Here, the defendant does not claim the People actually possess any information or material that tends to impeach the credibility of a witness who will testify that has not been disclosed. Moreover, the record clearly reflects the People's efforts to secure the allegedly missing police personnel records were rebuffed (Affirmation in Opposition at 4-5). The People made additional efforts to obtain responses to their inquiries which provided futile (Id. at 5). Thereupon, the People filed a Supplemental Certificate of Compliance which includes a CPL §§245.20(1)(k)(4) addendum that specifically states: "the police witnesses have declined to answer impeachment questions" (see, Supplemental Certificate of Compliance). This court finds that, under the facts of this case, the People made an honest effort to comply with the automatic discovery requirements (see, People v.

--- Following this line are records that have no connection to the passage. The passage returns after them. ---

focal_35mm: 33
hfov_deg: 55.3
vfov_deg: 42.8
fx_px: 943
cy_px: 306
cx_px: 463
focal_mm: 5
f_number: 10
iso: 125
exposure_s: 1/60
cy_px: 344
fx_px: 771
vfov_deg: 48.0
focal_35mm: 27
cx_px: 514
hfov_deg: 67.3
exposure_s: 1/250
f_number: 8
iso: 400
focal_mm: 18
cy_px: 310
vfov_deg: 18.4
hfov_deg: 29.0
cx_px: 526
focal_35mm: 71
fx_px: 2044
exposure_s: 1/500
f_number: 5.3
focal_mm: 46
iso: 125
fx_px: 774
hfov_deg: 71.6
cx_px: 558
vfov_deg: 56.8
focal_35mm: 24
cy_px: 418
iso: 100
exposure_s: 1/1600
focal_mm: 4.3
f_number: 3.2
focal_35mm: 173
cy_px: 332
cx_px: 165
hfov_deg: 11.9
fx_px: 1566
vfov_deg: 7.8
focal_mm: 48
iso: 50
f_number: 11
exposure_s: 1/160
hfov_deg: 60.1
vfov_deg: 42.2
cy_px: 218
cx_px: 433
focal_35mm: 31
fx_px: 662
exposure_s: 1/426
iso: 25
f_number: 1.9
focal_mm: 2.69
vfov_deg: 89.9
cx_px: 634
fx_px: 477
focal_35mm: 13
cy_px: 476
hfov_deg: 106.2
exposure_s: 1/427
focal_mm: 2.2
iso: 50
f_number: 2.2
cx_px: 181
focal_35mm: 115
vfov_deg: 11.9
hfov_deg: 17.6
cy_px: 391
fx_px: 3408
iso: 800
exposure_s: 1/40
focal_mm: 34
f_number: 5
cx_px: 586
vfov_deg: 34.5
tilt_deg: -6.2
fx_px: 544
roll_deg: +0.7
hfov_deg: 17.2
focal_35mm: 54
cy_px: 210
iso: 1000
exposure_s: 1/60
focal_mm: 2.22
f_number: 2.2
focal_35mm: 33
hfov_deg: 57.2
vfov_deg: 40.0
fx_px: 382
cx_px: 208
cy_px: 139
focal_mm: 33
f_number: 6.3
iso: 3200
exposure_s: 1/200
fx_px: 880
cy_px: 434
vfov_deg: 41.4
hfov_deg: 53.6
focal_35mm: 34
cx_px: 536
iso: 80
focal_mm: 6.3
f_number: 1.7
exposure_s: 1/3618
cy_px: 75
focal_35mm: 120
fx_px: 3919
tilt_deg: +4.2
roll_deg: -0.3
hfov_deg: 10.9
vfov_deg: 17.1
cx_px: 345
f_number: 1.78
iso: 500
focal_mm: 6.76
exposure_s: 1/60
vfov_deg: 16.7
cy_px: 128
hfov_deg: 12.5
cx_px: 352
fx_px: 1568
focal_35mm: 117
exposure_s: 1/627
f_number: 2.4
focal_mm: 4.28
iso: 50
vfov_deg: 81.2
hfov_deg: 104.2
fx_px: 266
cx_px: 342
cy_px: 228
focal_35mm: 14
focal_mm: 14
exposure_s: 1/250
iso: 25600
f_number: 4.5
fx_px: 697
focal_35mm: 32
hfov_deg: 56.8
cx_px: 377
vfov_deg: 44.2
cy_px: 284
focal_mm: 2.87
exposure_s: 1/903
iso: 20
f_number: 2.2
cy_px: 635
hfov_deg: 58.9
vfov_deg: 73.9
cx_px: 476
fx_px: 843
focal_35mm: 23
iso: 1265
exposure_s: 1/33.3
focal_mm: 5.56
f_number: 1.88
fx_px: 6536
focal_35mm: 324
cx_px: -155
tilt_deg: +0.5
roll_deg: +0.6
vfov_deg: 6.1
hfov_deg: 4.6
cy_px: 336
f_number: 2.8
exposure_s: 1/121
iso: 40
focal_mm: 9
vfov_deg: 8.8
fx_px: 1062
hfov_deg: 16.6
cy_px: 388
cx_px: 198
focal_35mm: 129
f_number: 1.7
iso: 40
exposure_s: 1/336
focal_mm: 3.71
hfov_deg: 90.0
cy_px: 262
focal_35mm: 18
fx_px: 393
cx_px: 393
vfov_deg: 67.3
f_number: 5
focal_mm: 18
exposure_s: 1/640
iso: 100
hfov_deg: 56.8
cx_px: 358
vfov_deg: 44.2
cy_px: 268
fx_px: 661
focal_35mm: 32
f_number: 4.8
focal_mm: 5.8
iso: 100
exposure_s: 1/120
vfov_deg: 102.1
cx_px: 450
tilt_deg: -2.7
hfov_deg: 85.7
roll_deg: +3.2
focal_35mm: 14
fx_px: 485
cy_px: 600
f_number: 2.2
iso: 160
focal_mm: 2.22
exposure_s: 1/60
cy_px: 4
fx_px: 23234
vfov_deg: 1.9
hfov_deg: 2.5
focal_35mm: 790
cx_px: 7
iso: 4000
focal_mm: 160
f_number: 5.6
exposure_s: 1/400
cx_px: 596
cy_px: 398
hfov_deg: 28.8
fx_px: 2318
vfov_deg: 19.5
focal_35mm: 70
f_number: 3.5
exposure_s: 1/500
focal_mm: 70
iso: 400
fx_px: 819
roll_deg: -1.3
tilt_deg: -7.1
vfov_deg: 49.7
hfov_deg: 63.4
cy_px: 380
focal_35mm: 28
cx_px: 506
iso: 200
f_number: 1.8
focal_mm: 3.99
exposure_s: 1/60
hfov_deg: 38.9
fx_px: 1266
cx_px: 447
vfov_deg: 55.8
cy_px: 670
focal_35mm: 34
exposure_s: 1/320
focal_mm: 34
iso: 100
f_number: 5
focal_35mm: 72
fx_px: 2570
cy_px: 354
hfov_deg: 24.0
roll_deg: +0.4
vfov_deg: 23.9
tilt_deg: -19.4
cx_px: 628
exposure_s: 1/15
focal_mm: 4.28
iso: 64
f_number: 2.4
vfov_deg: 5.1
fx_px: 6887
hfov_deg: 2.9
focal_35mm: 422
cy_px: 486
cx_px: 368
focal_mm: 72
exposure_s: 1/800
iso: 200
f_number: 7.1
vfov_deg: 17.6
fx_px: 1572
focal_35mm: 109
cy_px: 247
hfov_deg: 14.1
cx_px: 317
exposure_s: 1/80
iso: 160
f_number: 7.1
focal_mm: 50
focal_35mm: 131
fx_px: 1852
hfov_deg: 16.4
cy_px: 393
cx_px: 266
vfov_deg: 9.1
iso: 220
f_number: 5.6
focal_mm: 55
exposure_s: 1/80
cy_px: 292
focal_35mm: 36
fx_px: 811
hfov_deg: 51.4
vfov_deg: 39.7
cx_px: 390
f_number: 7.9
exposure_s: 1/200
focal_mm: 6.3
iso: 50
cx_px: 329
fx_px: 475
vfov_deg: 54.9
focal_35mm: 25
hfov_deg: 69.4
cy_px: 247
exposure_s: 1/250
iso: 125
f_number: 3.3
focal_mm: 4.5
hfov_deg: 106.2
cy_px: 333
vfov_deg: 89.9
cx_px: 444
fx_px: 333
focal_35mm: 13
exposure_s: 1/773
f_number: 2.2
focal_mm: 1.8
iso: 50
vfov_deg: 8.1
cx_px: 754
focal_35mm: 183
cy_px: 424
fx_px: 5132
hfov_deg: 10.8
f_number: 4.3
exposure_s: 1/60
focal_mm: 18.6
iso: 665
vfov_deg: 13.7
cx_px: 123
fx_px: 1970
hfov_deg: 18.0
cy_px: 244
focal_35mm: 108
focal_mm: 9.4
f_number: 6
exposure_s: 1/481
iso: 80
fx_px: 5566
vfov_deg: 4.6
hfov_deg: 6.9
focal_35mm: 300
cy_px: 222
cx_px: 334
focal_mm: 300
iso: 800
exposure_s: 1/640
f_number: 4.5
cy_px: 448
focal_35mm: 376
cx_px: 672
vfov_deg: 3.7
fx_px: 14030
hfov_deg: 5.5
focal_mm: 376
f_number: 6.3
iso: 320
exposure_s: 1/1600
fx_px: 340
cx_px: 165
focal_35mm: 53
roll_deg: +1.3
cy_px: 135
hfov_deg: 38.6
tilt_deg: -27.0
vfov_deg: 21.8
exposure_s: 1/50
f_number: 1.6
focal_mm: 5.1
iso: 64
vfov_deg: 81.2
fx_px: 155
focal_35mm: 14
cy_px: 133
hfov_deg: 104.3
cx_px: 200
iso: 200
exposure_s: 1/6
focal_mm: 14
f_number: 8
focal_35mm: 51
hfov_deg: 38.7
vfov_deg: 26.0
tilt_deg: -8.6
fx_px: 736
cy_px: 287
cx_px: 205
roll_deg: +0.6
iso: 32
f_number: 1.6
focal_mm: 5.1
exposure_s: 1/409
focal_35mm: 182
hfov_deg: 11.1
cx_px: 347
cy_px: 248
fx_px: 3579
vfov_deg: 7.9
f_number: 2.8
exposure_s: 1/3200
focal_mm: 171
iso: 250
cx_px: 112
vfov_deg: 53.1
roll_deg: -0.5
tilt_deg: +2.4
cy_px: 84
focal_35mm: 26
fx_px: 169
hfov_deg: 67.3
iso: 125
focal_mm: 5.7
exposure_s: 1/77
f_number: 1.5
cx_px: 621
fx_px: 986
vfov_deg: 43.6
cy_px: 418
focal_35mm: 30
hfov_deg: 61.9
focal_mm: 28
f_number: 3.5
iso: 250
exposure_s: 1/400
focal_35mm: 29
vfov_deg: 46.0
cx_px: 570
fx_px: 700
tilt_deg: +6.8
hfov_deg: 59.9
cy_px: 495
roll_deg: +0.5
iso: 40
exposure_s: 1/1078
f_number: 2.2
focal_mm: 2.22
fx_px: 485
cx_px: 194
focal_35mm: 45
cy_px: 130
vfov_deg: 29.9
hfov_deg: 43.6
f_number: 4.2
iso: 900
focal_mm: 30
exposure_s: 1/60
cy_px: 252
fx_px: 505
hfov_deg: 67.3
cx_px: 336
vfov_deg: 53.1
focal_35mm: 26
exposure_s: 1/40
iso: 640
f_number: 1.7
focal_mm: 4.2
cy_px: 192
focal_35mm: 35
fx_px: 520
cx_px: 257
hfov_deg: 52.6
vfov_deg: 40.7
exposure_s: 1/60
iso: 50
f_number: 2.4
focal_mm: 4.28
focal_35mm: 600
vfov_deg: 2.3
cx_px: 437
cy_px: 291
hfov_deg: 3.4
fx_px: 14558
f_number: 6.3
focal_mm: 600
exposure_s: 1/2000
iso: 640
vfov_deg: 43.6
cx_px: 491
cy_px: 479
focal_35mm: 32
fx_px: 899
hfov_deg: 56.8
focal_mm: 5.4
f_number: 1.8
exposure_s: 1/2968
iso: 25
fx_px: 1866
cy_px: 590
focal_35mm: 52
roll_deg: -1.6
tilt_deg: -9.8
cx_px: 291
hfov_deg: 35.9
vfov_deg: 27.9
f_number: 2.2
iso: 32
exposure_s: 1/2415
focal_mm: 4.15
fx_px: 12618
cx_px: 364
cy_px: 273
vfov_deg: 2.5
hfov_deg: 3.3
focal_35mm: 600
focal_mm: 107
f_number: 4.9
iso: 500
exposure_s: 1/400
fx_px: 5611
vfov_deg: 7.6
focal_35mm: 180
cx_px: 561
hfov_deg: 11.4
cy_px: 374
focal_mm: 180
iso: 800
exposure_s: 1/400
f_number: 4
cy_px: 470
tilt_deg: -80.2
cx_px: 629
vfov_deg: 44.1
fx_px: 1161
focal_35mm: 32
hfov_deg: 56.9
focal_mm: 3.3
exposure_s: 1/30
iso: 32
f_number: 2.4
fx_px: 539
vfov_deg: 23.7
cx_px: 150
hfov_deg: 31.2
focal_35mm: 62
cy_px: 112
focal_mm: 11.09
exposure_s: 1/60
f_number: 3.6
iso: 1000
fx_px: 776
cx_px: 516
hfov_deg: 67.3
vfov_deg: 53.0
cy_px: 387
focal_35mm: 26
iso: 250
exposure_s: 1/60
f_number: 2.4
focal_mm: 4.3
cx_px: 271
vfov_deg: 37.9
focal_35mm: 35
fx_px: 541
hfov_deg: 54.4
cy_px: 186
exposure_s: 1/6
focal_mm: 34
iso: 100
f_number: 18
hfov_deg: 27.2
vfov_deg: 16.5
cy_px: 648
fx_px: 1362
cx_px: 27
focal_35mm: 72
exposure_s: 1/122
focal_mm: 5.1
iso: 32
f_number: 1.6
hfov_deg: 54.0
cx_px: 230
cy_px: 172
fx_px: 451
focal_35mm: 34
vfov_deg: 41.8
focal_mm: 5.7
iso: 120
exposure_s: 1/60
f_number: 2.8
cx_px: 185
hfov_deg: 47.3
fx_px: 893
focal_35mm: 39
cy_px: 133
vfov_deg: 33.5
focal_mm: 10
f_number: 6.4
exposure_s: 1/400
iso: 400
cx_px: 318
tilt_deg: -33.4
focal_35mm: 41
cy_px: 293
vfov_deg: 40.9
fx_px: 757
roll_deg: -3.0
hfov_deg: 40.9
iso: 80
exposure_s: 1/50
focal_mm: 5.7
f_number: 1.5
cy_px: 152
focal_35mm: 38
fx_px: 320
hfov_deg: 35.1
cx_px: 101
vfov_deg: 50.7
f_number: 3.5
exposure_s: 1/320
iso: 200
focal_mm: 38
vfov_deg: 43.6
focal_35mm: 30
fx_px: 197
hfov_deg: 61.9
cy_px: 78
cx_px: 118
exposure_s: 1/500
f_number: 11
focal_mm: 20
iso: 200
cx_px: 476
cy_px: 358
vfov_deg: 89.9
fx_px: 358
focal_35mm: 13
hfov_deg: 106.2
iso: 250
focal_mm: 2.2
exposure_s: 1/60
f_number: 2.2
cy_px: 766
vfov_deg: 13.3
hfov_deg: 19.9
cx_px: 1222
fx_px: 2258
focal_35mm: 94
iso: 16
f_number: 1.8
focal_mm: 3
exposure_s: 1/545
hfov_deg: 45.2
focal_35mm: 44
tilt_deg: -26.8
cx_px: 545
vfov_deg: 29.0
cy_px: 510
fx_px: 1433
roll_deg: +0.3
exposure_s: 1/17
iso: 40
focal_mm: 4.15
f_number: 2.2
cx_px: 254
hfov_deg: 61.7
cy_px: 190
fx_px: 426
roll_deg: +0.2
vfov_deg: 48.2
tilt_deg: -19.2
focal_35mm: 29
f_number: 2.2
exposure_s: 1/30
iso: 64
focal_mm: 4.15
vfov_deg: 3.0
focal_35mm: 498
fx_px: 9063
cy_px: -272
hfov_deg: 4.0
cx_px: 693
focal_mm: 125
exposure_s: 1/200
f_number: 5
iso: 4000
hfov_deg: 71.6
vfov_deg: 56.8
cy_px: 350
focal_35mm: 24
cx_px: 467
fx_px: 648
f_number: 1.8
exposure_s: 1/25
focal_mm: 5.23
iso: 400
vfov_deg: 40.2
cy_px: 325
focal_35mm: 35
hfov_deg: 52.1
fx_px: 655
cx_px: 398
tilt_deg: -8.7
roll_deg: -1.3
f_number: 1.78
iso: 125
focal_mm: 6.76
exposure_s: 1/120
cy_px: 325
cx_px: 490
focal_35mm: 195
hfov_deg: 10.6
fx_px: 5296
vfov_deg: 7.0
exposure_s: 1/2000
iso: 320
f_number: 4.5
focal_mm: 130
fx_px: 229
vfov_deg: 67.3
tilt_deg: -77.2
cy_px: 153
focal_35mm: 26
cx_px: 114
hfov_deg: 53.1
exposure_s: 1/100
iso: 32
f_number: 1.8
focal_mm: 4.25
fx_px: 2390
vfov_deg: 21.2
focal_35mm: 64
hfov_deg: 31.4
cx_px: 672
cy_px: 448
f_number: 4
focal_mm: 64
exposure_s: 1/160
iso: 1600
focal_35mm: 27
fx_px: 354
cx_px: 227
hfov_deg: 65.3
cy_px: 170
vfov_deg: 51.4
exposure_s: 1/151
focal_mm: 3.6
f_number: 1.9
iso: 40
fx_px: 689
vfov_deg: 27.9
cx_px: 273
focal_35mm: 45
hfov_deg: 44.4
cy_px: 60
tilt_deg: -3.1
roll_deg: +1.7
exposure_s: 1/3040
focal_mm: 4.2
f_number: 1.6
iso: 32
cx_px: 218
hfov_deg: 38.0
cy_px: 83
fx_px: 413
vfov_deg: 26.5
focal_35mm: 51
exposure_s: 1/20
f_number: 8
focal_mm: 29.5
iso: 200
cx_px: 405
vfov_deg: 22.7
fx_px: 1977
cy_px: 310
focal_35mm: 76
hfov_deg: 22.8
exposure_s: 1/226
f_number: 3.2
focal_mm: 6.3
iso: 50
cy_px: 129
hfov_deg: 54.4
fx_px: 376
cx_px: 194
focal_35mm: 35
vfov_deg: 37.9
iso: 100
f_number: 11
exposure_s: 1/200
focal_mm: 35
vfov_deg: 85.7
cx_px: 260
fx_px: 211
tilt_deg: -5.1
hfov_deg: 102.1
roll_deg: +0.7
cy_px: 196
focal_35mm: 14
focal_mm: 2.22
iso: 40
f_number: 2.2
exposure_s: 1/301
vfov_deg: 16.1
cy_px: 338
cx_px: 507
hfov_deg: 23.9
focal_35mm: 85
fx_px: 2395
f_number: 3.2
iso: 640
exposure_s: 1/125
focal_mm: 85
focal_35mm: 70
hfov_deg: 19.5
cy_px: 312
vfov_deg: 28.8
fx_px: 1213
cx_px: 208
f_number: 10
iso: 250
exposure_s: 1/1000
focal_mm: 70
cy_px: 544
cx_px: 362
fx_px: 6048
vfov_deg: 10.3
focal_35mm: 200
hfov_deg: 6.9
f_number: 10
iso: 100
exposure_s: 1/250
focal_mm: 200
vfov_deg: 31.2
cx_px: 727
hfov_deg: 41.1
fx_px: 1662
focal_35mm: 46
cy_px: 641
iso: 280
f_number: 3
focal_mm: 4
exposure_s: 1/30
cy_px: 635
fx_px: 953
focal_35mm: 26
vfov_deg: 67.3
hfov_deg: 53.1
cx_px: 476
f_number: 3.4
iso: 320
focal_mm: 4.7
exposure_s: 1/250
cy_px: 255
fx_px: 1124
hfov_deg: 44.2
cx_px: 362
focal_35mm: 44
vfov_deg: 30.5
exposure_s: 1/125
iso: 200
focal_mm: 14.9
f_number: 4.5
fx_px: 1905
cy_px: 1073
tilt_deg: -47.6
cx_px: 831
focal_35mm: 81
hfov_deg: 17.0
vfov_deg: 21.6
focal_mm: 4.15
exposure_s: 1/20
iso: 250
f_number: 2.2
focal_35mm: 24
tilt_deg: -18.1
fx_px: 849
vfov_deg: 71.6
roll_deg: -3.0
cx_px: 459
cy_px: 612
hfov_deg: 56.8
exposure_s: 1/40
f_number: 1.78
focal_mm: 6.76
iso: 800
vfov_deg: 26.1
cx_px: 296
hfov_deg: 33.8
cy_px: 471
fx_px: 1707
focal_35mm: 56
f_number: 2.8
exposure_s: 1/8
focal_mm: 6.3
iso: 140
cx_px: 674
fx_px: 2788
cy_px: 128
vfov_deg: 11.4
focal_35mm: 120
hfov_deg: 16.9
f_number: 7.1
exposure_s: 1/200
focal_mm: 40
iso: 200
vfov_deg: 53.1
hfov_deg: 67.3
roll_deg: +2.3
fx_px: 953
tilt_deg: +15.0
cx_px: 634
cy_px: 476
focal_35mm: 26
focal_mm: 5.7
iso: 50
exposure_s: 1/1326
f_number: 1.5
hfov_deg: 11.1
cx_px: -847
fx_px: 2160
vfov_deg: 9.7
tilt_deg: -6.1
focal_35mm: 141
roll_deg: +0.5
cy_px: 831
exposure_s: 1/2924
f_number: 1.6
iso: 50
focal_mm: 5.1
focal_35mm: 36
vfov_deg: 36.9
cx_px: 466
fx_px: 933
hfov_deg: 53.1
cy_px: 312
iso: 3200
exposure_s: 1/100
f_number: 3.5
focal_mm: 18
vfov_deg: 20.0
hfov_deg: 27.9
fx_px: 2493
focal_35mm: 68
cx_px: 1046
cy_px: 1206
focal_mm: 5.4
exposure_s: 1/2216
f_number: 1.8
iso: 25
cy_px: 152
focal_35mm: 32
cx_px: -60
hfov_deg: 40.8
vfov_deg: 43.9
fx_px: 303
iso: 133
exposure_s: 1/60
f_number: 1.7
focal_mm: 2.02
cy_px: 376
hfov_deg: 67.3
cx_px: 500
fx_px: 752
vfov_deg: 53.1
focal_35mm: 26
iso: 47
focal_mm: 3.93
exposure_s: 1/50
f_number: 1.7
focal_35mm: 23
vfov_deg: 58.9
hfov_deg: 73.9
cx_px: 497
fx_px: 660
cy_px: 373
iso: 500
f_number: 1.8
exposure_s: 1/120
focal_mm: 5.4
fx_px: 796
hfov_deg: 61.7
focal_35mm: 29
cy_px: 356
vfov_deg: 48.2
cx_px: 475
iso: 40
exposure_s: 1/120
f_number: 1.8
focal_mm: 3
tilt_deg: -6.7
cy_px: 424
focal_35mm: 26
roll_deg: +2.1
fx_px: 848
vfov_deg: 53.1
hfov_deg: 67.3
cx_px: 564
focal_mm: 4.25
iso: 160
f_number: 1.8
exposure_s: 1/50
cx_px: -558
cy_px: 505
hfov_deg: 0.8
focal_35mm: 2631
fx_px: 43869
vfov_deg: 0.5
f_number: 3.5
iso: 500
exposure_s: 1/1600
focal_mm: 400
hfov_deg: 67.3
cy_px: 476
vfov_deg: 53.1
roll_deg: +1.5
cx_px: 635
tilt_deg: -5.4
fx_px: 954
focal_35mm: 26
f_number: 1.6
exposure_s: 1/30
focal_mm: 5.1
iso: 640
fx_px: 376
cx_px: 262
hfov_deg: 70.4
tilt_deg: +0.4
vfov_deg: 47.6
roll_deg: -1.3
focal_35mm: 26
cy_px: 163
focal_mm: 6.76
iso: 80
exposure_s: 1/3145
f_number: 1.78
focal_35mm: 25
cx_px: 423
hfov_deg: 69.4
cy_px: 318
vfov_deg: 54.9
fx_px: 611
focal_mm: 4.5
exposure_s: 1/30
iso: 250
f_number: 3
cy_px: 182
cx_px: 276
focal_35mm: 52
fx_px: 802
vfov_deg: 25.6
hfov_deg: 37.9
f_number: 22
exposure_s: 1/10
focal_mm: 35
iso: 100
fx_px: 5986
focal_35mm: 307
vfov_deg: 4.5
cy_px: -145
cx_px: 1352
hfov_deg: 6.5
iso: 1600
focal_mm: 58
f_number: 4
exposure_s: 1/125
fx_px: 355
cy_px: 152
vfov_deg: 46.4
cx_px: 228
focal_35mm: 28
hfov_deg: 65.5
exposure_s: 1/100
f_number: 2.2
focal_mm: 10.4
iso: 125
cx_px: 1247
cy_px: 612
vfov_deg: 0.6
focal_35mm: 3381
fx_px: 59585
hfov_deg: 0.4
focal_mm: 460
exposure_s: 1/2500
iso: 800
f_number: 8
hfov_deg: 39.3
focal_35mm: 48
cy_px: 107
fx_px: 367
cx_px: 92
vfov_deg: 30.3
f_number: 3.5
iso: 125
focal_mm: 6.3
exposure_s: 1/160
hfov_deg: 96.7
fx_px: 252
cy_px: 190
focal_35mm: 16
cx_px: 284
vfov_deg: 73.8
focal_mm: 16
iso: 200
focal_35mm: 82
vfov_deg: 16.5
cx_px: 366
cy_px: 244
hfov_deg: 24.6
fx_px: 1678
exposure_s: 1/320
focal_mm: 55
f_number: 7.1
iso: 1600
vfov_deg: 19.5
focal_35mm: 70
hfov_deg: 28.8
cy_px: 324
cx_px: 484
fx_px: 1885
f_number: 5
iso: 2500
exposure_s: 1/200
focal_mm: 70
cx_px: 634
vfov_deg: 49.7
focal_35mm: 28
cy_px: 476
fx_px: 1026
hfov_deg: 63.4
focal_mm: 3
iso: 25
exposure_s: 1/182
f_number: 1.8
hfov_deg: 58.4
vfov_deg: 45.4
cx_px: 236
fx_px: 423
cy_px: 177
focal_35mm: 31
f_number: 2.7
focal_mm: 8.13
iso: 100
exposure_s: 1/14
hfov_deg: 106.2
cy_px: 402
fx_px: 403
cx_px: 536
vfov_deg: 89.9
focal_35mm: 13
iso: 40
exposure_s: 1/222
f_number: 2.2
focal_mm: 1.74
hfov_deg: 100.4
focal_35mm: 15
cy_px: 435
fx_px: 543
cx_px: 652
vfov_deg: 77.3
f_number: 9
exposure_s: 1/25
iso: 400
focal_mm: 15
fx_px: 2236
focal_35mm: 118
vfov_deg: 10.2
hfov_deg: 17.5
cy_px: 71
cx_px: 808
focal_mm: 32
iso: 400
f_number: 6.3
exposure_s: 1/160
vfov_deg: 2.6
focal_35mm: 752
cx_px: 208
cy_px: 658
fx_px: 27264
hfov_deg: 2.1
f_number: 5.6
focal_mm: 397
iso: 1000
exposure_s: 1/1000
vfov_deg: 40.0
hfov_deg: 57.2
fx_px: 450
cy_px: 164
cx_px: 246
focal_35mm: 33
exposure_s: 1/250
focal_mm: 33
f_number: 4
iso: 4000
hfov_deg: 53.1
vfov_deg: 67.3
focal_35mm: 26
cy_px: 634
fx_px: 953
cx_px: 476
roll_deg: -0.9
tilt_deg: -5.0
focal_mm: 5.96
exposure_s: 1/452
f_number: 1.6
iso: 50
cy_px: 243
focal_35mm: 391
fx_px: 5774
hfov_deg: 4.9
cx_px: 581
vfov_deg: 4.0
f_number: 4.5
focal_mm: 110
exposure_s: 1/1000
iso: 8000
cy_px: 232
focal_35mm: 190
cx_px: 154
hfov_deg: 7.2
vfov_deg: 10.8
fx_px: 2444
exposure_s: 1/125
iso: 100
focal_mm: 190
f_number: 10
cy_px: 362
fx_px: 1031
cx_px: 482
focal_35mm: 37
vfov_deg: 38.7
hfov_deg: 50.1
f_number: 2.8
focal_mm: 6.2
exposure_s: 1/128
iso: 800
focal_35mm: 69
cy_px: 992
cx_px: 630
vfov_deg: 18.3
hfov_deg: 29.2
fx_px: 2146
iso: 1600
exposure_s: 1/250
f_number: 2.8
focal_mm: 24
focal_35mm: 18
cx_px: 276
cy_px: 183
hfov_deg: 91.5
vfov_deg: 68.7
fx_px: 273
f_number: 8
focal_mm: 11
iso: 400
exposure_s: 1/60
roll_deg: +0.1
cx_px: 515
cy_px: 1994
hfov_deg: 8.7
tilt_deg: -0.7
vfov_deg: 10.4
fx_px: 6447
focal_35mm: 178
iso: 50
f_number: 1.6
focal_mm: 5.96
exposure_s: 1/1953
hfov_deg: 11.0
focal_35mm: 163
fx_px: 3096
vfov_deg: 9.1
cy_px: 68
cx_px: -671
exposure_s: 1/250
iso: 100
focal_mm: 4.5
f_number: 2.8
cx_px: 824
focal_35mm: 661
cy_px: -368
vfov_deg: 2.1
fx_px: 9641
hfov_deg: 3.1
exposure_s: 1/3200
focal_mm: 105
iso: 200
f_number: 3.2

Bruni, 7 Misc.3d 913 [Albany Co. Ct. 2021]).
Consequently, although information which is arguably discoverable has not been disclosed, as this court finds the People have made "diligent and good faith efforts" which are reasonable under the circumstances, this court exercises its discretion to deem the People ready for trial, upon the filing of their Supplemental Certificate of Compliance (CPL §§245.50(3). Furthermore, as the defense has not demonstrated prejudice based upon the alleged failure to disclosure, no other sanction is appropriate at this time (CPL §§245.80). Nevertheless, in accordance with their continuing disclosure obligation, the People are directed, prior to trial, to make additional efforts to acquire any previously undisclosed CPL §§245.20(1)(k)(4) materials and to disclose same (CPL §245.60).
Upon the foregoing, the defendant's motion to dismiss is denied in all respects.
This constitutes the Decision, Order, and Judgement of the Court.